How to prove $\int_a^b f\,d\alpha =\int_a^b g\,d\alpha$? 
Theorem:
  Let $\alpha\in BV\left([a,b]\right),\, c\in [a,b],$ and $\,f,g:[a,b]\to\mathbb R$ be functions such that $f(x)=g(x)$ on $[a,b]-c $.
  If $f\in R(\alpha) $ on $[a,b]$ and $\alpha$ is continuous, then $g\in R(\alpha)$ on $[a,b]$ and $\int_a^b f\,d\alpha =\int_a^b g\,d\alpha$.

How could I prove the theorem??
I think an idea to prove that $g\in R(\alpha)$ on $[a,b]$  is using the definition (but using $f$). So I have 
$$\left\lvert\sum_{k=1}^nf(t_k)\left(\alpha(x_k)-\alpha(x_{k-1})\right)-\int_a^bf\,d(\alpha(x)) \right\rvert <\varepsilon.$$ 
How can I make a relation between $g$ and $f$ on the definition?
NOTE: $BV$ means bounded variation and $R(\alpha)$ means Riemann-Stieltjes integrable on $\alpha$.
 A: It suffices to show that if $h$ is zero everywhere except at one point then it is $\alpha$ integrable and $\int h=0$. 
Indeed, if we show that then $g-f \in R(a)$ and since $f\in R(a)$ then $ (g-f)+f \in R(a)$ and $\int g = \int ((g-f) +f) = \int g-f + \int f =0+\int f$.

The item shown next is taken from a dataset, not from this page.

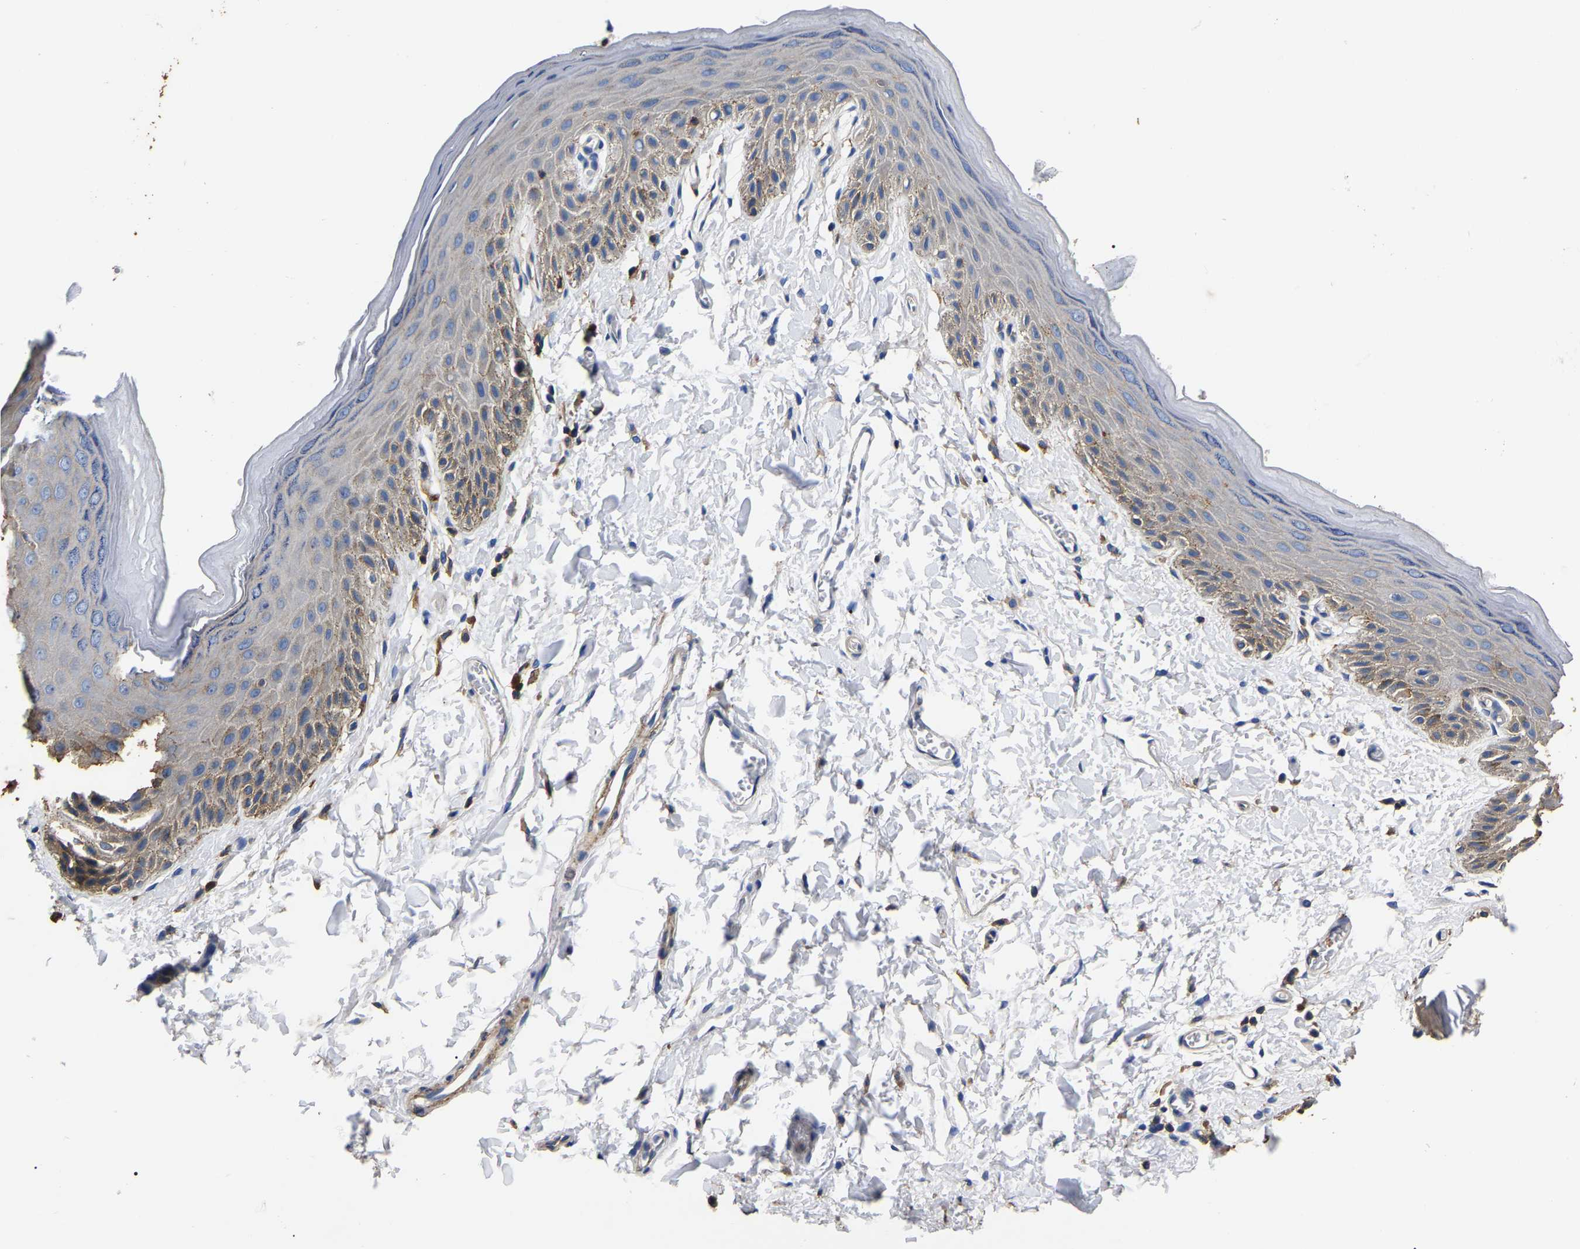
{"staining": {"intensity": "moderate", "quantity": "25%-75%", "location": "cytoplasmic/membranous"}, "tissue": "skin", "cell_type": "Epidermal cells", "image_type": "normal", "snomed": [{"axis": "morphology", "description": "Normal tissue, NOS"}, {"axis": "topography", "description": "Anal"}], "caption": "IHC image of benign skin: human skin stained using immunohistochemistry (IHC) demonstrates medium levels of moderate protein expression localized specifically in the cytoplasmic/membranous of epidermal cells, appearing as a cytoplasmic/membranous brown color.", "gene": "ARMT1", "patient": {"sex": "male", "age": 44}}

Let $\epsilon >0$, from continuity of $\alpha$ we can find $\delta  $ such that 
$|a(x) -a(c)    |<\dfrac{\epsilon   }{2| g(c) -f(c)|}$ whenever $|x-c|<\delta$.
We will actually show that $|f-g| \in R(a)$ and $\int |f-g|=0$ and at the end we will see that this is indeed enough.
Take any partition $P$, with points $x_1,x_2,\cdots, x_n$ and mesh less than $\delta$ i.e. $|x_{i+1}-x_i|<\delta$
Now, $\text{U}(|g-f|) = \sum_{i=1}^n  M(|g-f|)_{x_i,x_{i+1}}(a(x_{i+1}) - a(x_i) )$. Notice that  $M(|g-f|)_{x_i,x_{i+1}}$ is zero when $c\not \in [x_i,x_{i+1})$ since $|g-f|$ is everywhere zero there. So assume that $c\in [x_j,x_{j+1})$ then 
$M(|g-f|)_{x_j,x_{j+1}} = | g(c) -f(c)|$.
So, 
\begin{align}
\text{U}(|g-f|)&= |g(c) - f(c)| |a(x_j) - a(x_{j+1})|\\
&\leq|g(c) - f(c)| |a(x_j) -a(c)|+|g(c) - f(c)| |a(c) - a(x_{j+1})|\\
&<\frac{\epsilon}{2} + \frac{\epsilon}{2}\\
&=\epsilon
\end{align}
Notice that $|g-f| =g-f$ if $g(c)-f(c)>0$ or $|g-f|= f-g$ otherwise. In the second case you can just use that if $g\in R(a)$ then $-g \in R(a)$ and $\int -g = -\int g$.